* BEGIN Provided material *

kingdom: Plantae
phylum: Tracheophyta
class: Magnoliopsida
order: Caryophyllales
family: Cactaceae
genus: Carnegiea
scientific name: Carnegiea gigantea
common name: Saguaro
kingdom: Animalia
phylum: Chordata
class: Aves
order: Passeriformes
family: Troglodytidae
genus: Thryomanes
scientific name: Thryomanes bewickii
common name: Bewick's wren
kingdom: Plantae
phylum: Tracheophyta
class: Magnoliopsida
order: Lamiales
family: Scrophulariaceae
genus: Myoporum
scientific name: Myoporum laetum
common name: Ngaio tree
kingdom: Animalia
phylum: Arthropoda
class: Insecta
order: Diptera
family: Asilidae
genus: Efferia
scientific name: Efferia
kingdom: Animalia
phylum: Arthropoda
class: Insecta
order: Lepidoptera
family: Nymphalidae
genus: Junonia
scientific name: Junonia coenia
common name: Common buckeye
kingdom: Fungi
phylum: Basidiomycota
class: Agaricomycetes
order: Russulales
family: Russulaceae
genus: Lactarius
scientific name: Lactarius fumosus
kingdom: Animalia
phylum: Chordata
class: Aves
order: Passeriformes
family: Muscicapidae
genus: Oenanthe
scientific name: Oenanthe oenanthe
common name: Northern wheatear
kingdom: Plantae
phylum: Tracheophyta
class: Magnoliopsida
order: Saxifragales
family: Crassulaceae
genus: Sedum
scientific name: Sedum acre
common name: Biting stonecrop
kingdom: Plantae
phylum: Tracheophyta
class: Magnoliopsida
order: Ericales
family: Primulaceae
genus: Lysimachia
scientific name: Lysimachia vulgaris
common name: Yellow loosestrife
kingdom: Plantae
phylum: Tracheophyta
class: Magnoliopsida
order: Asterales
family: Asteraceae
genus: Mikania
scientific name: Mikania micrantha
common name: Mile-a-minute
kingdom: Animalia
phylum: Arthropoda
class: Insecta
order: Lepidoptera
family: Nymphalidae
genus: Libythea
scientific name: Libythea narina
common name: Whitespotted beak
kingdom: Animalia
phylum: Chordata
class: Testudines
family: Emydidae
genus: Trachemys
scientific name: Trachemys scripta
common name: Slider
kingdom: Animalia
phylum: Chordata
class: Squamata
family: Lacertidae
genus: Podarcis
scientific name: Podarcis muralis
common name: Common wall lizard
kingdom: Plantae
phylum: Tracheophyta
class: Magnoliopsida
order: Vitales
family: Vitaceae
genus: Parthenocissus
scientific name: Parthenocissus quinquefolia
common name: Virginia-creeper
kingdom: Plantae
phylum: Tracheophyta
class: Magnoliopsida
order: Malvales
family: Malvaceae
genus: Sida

* END Provided material *

Could you copy out the items above word for word, starting at their very first line and ending at the line that contains "scientific name: Junonia coenia", with both of those lines included?

kingdom: Plantae
phylum: Tracheophyta
class: Magnoliopsida
order: Caryophyllales
family: Cactaceae
genus: Carnegiea
scientific name: Carnegiea gigantea
common name: Saguaro
kingdom: Animalia
phylum: Chordata
class: Aves
order: Passeriformes
family: Troglodytidae
genus: Thryomanes
scientific name: Thryomanes bewickii
common name: Bewick's wren
kingdom: Plantae
phylum: Tracheophyta
class: Magnoliopsida
order: Lamiales
family: Scrophulariaceae
genus: Myoporum
scientific name: Myoporum laetum
common name: Ngaio tree
kingdom: Animalia
phylum: Arthropoda
class: Insecta
order: Diptera
family: Asilidae
genus: Efferia
scientific name: Efferia
kingdom: Animalia
phylum: Arthropoda
class: Insecta
order: Lepidoptera
family: Nymphalidae
genus: Junonia
scientific name: Junonia coenia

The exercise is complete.